-- Work request --
Copy out each of the following entries word for word, leaving out the pictures.

-- Raw data --

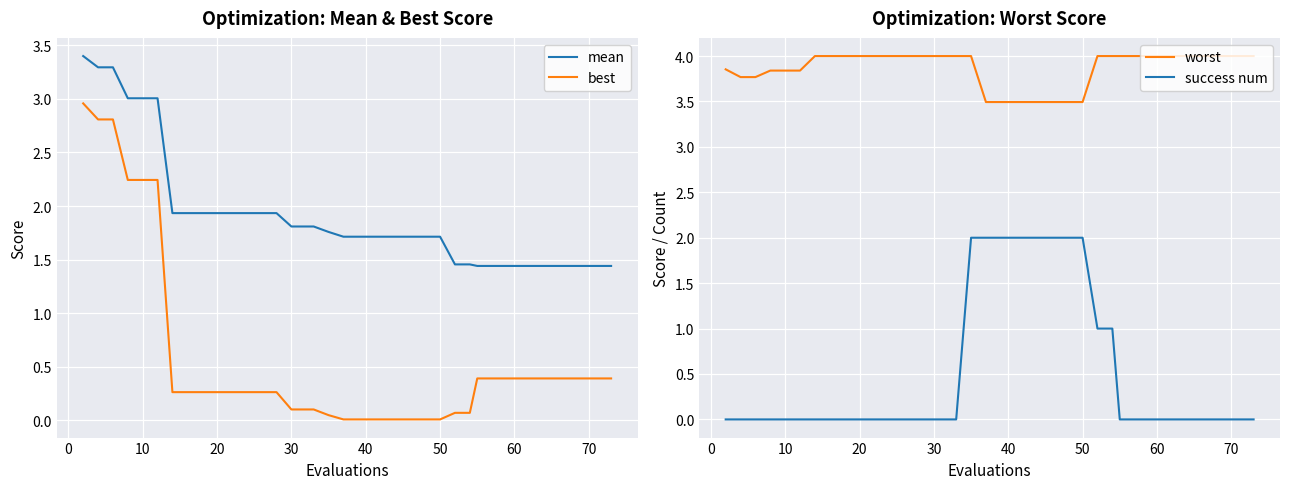

True or false: worst and success num intersect in this chart.

False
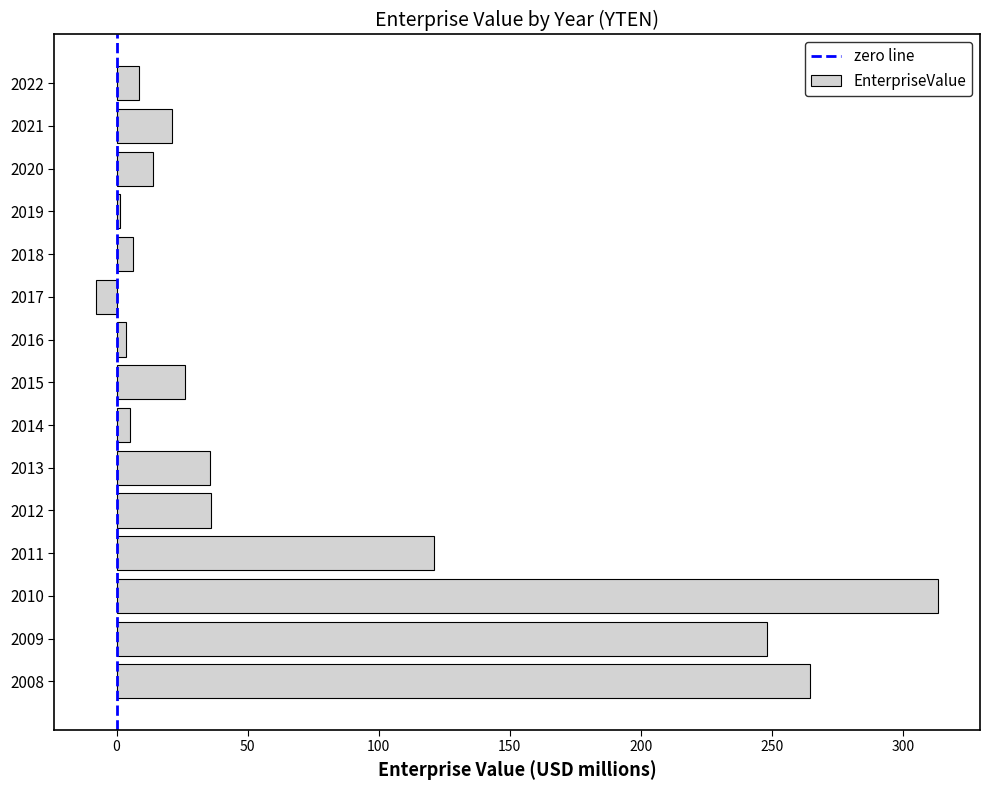

What is the change in value from 2012 to 2021?

-15.0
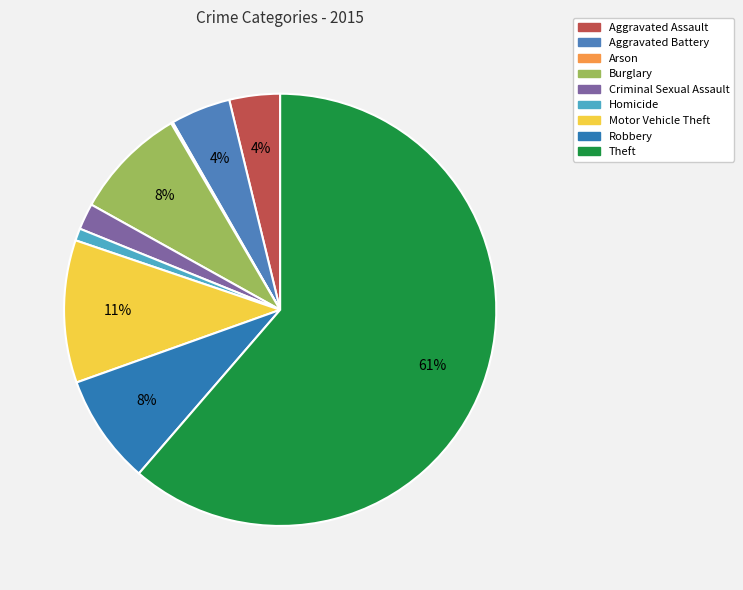

How many slices are in this pie chart?

9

-- Answer to this exercise --
True or false: worst and success num intersect in this chart.

False

What is the change in value from 2012 to 2021?

-15.0

How many slices are in this pie chart?

9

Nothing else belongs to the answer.